The Examiner concludes that proper filing and service of the complaint was accomplished in Case 11775-U-95-2770.

Dated at Olympia, Washington this 10th day of June, 1996.

PUBLIC EMPLOYMENT RELATIONS COMMISSION

[SIGNED]

J. MARTIN SMITH, Examiner



[1]          The charges against the Tacoma School District were filed on a separate form, and had a different statement of facts, from the charges against the TEA.

[2]          At that stage of the proceedings, all of the facts alleged in the complaint are assumed to be true and provable. The question at hand is whether, as a matter of law, the complaint states a claim for relief available through unfair labor practice proceedings before the Public Employment Relations Commission.

[3]          Tacoma School District, Decision 5465 (EDUC, March 12, 1996) was the partial dismissal in this case. Tacoma School District, Decision 5465-A (EDUC, April 19, 1996) denied a motion to make more definite and certain.
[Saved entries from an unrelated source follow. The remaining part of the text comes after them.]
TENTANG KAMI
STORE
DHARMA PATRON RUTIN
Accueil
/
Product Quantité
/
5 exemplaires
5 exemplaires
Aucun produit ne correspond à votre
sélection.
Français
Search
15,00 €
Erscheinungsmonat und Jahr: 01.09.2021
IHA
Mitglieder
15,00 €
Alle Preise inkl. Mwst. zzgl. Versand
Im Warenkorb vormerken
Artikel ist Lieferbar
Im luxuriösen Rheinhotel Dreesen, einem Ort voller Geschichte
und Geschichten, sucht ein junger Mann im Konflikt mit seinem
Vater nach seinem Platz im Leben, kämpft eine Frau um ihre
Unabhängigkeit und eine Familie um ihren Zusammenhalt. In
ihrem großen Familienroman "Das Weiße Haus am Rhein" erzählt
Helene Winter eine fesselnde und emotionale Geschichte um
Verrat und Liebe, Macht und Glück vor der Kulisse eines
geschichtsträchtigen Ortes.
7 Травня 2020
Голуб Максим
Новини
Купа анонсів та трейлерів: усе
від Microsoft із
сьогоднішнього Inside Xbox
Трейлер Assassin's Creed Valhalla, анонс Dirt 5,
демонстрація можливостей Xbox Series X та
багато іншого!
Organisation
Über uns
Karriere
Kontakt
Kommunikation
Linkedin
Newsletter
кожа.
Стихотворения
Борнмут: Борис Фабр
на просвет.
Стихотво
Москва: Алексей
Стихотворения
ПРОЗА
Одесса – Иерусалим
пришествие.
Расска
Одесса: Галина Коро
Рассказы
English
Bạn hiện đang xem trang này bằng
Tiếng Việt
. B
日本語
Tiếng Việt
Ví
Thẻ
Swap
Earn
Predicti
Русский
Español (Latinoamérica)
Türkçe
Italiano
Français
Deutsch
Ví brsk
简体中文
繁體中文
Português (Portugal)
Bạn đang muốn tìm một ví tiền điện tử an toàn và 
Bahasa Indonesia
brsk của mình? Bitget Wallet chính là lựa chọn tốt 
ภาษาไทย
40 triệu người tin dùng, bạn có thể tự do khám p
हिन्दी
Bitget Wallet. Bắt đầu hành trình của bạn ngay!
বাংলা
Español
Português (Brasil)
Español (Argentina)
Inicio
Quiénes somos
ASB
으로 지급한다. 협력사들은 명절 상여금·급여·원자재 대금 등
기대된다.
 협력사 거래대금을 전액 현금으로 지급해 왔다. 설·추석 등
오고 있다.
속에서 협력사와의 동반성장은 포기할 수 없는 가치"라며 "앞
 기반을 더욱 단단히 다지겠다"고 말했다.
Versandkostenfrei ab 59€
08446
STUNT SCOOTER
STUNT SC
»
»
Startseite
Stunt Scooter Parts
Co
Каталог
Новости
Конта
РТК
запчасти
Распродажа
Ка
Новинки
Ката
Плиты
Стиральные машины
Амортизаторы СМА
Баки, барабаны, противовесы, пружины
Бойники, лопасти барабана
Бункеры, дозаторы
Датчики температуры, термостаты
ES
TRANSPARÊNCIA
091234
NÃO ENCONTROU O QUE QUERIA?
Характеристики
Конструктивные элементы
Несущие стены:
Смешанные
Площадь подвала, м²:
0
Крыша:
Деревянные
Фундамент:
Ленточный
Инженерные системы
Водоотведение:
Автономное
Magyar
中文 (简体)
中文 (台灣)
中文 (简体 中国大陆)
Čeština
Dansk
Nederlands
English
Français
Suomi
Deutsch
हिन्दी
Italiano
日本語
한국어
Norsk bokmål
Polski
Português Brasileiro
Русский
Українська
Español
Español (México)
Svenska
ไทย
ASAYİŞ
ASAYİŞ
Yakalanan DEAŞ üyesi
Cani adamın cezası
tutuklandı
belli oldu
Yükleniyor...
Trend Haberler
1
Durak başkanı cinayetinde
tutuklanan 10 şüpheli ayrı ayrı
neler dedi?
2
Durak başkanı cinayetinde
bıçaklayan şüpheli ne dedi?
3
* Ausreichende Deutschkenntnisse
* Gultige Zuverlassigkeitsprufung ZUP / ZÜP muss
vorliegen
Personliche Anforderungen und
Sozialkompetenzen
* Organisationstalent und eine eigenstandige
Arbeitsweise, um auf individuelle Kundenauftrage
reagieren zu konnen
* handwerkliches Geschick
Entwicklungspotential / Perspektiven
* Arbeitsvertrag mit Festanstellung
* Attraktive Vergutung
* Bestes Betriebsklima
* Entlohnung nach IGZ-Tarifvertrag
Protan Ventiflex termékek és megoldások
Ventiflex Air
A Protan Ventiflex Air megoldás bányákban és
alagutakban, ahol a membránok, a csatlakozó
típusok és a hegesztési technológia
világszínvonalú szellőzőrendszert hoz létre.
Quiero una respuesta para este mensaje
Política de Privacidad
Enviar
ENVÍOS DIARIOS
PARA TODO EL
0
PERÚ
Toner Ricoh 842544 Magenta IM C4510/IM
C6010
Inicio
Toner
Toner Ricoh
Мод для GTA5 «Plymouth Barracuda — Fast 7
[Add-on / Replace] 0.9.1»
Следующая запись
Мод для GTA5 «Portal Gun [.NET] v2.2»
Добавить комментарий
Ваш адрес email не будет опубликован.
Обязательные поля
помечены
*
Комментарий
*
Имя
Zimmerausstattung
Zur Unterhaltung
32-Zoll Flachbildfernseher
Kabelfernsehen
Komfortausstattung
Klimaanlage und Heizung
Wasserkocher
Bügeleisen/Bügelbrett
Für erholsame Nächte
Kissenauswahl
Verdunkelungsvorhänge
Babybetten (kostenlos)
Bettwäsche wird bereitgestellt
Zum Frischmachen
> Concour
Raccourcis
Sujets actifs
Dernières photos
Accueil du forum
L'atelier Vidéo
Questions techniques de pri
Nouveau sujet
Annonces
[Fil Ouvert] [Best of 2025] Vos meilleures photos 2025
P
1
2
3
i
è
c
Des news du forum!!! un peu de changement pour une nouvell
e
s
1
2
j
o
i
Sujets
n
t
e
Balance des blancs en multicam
[4]          WAC 391-08-120 has subsequently been amended by the Commission to even more clearly require service of papers on opposing parties. The version in effect at the time of filing is used in this decision, however.

[5]          In Spokane School District, Decision 5151-A (PECB, 1995), the complainant failed to serve voluminous attachments (numbering over 250 pages) which comprised the "clear and concise statement of the facts" required by WAC 391-45050 (3). This was revealed after the Commission asked the complainant to verify what was served.

[6]          The attorney did not file a pleading as a representative of the TEA until April 2, 1996.